A steady flow of better-than-expected news out of the housing market is painting a brighter picture for the nation’s lenders and, perhaps best of all, a predicted tidal wave of foreclosures never made it to shore.

The latest green shoot in the housing market came Tuesday, when existing-home sales in April rose 3.4% amid slower distressed-sale activity, the National Association of Realtors said. And prices leaped 10%. Furthermore,  year-over-year, sales rose 10%, notching their 10th straight month of gains.

Once again, the latest data pushed the most recent legal wrangling backstage. On Monday, the Federal Deposit Insurance Corp. fired another salvo: It filed two lawsuits against JPMorgan Chase (NYSE:JPM), Citigroup (NYSE:C), Bank of America (NYSE:BAC), Deutsche Bank (NYSE:DB) and other firms over mortgage-backed securities. The FDIC is seeking to reclaim $77 million for two failed banks it has taken into receivership — banks that allegedly lost the money on securities backed by residential mortgages.

That $77 million sum, while not trivial, is hardly material to the banks’ balance sheets. After all, JPMorgan remains solidly capitalized amid its ongoing $2 billion-and-counting trading loss.

No, the nation’s lenders and their share prices won’t be undone by the relentless drips and drops of legal actions.
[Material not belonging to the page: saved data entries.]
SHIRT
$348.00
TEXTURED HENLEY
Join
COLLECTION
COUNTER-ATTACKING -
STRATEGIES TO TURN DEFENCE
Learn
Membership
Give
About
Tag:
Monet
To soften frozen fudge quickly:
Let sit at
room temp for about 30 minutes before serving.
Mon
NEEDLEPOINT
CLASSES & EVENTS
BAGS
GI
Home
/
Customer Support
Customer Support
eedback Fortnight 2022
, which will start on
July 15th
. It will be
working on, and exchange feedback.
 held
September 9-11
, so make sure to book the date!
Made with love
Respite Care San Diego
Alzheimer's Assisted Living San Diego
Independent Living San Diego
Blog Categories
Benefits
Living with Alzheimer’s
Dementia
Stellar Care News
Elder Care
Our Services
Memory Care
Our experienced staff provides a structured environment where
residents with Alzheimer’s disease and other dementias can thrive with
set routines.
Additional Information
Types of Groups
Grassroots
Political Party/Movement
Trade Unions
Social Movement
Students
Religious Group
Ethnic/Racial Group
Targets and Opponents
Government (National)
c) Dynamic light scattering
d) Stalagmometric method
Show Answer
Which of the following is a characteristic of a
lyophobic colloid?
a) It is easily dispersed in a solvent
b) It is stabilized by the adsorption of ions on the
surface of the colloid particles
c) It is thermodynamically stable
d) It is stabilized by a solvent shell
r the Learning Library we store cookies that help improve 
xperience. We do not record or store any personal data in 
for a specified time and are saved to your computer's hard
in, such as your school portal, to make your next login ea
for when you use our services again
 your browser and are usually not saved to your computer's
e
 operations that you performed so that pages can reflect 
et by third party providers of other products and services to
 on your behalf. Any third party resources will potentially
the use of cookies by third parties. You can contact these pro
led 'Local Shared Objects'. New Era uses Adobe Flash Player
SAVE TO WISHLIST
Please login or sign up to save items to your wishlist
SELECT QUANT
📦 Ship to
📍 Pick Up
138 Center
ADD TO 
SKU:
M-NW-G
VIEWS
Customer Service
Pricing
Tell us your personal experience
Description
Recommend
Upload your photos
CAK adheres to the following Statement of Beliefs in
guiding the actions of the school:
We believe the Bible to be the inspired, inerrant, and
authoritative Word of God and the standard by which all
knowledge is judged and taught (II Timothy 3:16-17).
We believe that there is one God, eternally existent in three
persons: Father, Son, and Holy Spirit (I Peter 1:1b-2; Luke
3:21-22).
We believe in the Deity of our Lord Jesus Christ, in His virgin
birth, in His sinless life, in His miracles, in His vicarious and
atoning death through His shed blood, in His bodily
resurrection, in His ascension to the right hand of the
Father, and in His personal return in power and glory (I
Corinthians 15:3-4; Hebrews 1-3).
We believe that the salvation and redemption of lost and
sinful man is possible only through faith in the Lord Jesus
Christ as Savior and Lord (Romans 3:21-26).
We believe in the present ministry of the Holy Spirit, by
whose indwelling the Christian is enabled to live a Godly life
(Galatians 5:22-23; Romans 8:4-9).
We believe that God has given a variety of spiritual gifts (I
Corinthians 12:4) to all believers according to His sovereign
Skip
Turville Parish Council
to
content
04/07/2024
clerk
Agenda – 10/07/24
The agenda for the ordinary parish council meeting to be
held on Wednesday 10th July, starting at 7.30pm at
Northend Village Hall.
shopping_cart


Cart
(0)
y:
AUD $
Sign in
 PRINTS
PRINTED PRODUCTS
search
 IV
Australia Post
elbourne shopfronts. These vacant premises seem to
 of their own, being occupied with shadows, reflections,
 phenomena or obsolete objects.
Of more concern is the flood of inventory in the form of foreclosed homes that was supposed to hit the market, further depressing house prices — a flood that has so far failed to materialize.
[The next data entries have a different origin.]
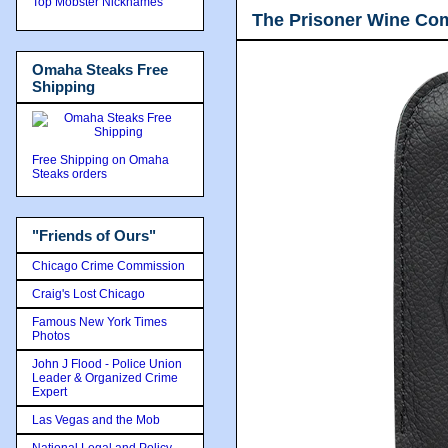
Top Mobster Nicknames
The Prisoner Wine Co
Omaha Steaks Free
Shipping
Free Shipping on Omaha
Steaks orders
"Friends of Ours"
Chicago Crime Commission
Craig's Lost Chicago
Famous New York Times
Photos
John J Flood - Police Union
Leader & Organized Crime
Expert
Las Vegas and the Mob
National Legal and Policy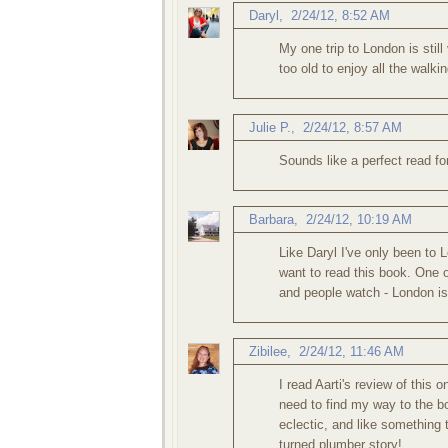
Daryl
,
2/24/12, 8:52 AM
My one trip to London is sti
too old to enjoy all the walki
Julie P.
,
2/24/12, 8:57 AM
Sounds like a perfect read fo
Barbara
,
2/24/12, 10:19 AM
Like Daryl I've only been to 
want to read this book. One of
and people watch - London is
Zibilee
,
2/24/12, 11:46 AM
I read Aarti's review of this o
need to find my way to the b
eclectic, and like something t
turned plumber story!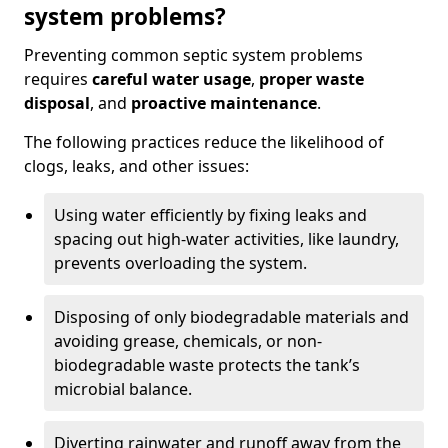
system problems?
Preventing common septic system problems
requires
careful water usage
,
proper waste
disposal
, and
proactive maintenance
.
The following practices reduce the likelihood of
clogs, leaks, and other issues:
Using water efficiently by fixing leaks and
spacing out high-water activities, like laundry,
prevents overloading the system.
Disposing of only biodegradable materials and
avoiding grease, chemicals, or non-
biodegradable waste protects the tank’s
microbial balance.
Diverting rainwater and runoff away from the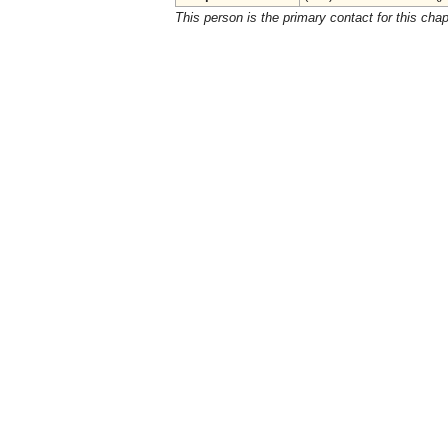
This person is the primary contact for this chap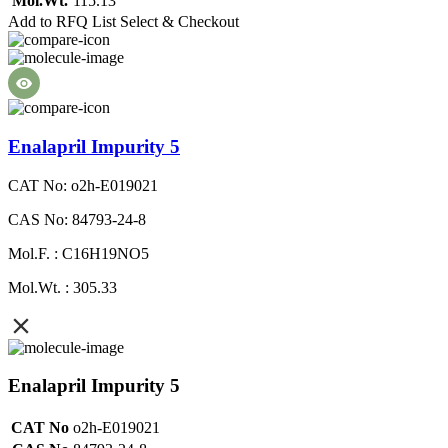
Mol.Wt.
115.13
Add to RFQ List
Select & Checkout
Enalapril Impurity 5
CAT No: o2h-E019021
CAS No: 84793-24-8
Mol.F. : C16H19NO5
Mol.Wt. : 305.33
Enalapril Impurity 5
CAT No
o2h-E019021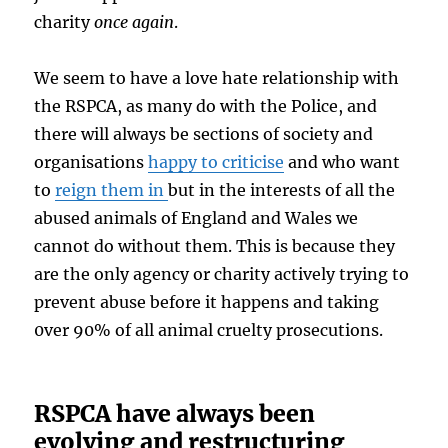
charity
once again
.
We seem to have a love hate relationship with
the RSPCA, as many do with the Police, and
there will always be sections of society and
organisations
happy to criticise
and who want
to
reign them in
but in the interests of all the
abused animals of England and Wales we
cannot do without them. This is because they
are the only agency or charity actively trying to
prevent abuse before it happens and taking
0ver 90% of all animal cruelty prosecutions.
RSPCA have always been
evolving and restructuring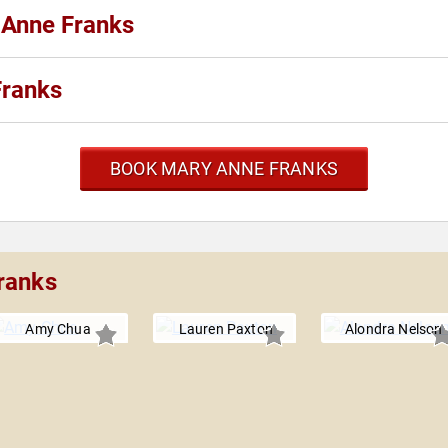
 Anne Franks
Franks
BOOK MARY ANNE FRANKS
ranks
Amy Chua
Lauren Paxton
Alondra Nelson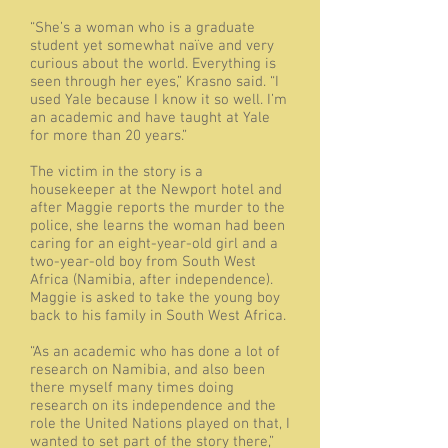
“She’s a woman who is a graduate
student yet somewhat naïve and very
curious about the world. Everything is
seen through her eyes,” Krasno said. “I
used Yale because I know it so well. I’m
an academic and have taught at Yale
for more than 20 years.”
The victim in the story is a
housekeeper at the Newport hotel and
after Maggie reports the murder to the
police, she learns the woman had been
caring for an eight-year-old girl and a
two-year-old boy from South West
Africa (Namibia, after independence).
Maggie is asked to take the young boy
back to his family in South West Africa.
“As an academic who has done a lot of
research on Namibia, and also been
there myself many times doing
research on its independence and the
role the United Nations played on that, I
wanted to set part of the story there,”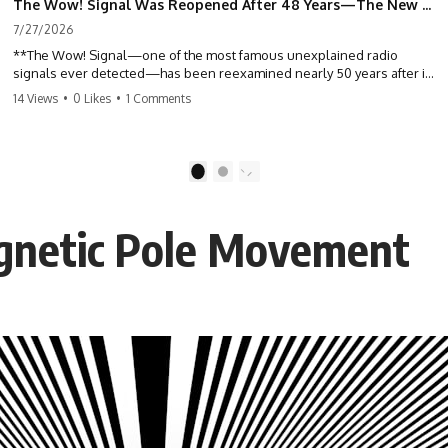
The Wow! Signal Was Reopened After 48 Years—The New Analysis Raised an Even Bigger Question
7/27/2026
**The Wow! Signal—one of the most famous unexplained radio
signals ever detected—has been reexamined nearly 50 years after it
was first recorded.** Scientists working with archived Big Ear radio
14 Views
•
0 Likes
•
1 Comments
telescope data have revised the signal's frequency, brightness, and
motion, raising new questions about one of SETI's greatest mysteries.
In this X-File Findings documentary, we investigate the original 1977
1
2
Wow! Signal, Jerry Ehman's famous "6EQUJ5" printout, the Big Ear
radio telescope, and the modern archival research that may have
changed what astronomers know about the event. We'll explore the
gnetic Pole Movement
newly proposed cold hydrogen cloud explanation, the possible role
of magnetar flares, and why the Wow! Signal has never been detected
again despite decades of follow-up observations.
Rather than asking whether the Wow! Signal came from
extraterrestrial intelligence, this investigation follows the evidence—
showing how preserved paper records, modern data analysis, and
new measurements have reopened one of astronomy's longest-
running mysteries.
If you enjoy documentaries about SETI, astronomy, space mysteries,
radio telescopes, astrophysics, unexplained phenomena, and the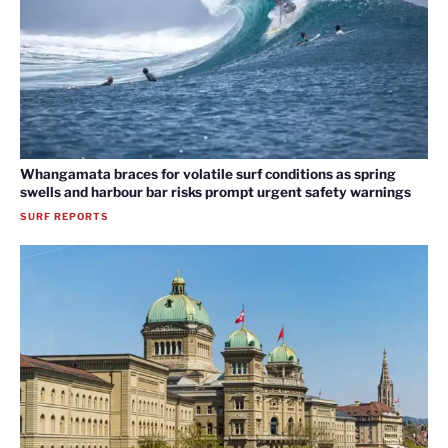
Whangamata braces for volatile surf conditions as spring
swells and harbour bar risks prompt urgent safety warnings
SURF REPORTS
Foreclosures were supposed to surge when the greatest legal overhang was put to rest in April. That’s when a federal judge signed off on the $25 billion mortgage settlement with the nation’s biggest lenders. Bank of America, Citigroup, JPMorgan, Wells Fargo (NYSE:WFC) and privately held Ally Financial coughed up $5 billion each to Uncle Sam and state governments to put the whole fraudulent-foreclosure-robosigning fiasco to bed.

Since lenders had to hold off on foreclosing on properties amid the scandal, it was taken for granted that the mortgage-servicer settlement would unleash a wave of foreclosures as banks played catch-up on filings.
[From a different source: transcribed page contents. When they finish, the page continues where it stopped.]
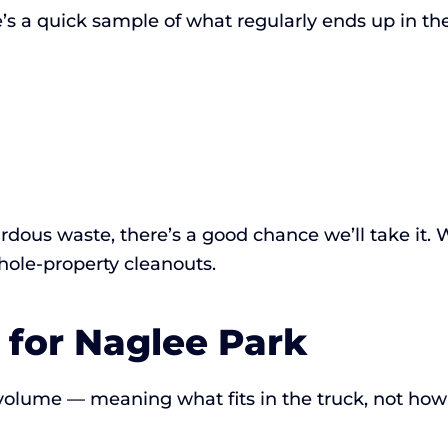
’s a quick sample of what regularly ends up in the
hazardous waste, there’s a good chance we’ll take it
whole-property cleanouts.
 for Naglee Park
 volume — meaning what fits in the truck, not how 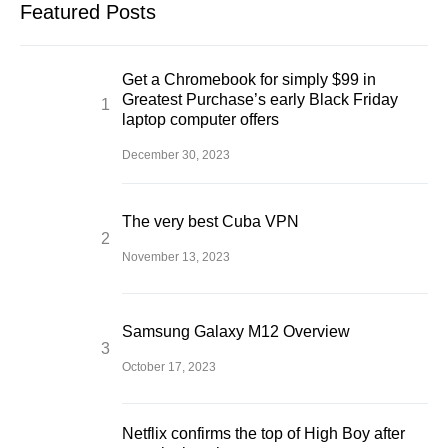
Featured Posts
Get a Chromebook for simply $99 in
Greatest Purchase’s early Black Friday
laptop computer offers
December 30, 2023
The very best Cuba VPN
November 13, 2023
Samsung Galaxy M12 Overview
October 17, 2023
Netflix confirms the top of High Boy after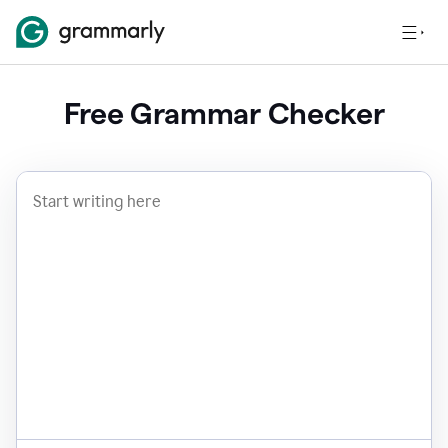
Free Grammar Checker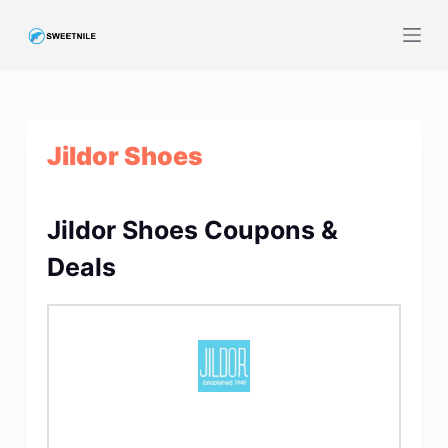
S
k
i
p
t
Jildor Shoes
o
c
o
Jildor Shoes Coupons &
n
t
Deals
e
n
t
So it’s been something of a welcome surprise for banks, homeowners and the housing market that the foreclosure tsunami hasn’t happened. Indeed, the U.S. foreclosure rate hit a five-year low in April. Moreover, the number of homes seized by banks dropped 7% in April versus March, according to RealtyTrac, for the third straight month of declines.

More data pointing to stabilization: Home repossessions fell 26% year-over-year, and the number of homes lenders have put on the path of foreclosure dropped 4% month-to-month and 2% year-over-year. On a national level, at least, the foreclosure crisis appears to be taking a turn for the better.

In other evidence that inventory is tightening, national home prices rose 0.6% in March from February, the first month-over-month advance since July, according to CoreLogic.

It was a given that housing prices wouldn’t stabilize until the foreclosure backlog burned off, but that may not be the case. A decline in distressed sales, cash incentives to borrowers to do short sales, the Home Affordable Refinance program — and record-low mortgage rates — are blunting the impact of what was expected to be a new glut of inventory.

Of course, the housing market has a long way to go in its recovery, but the worst of the mortgage mess — and its legal fallout — looks to be behind the nation’s lenders.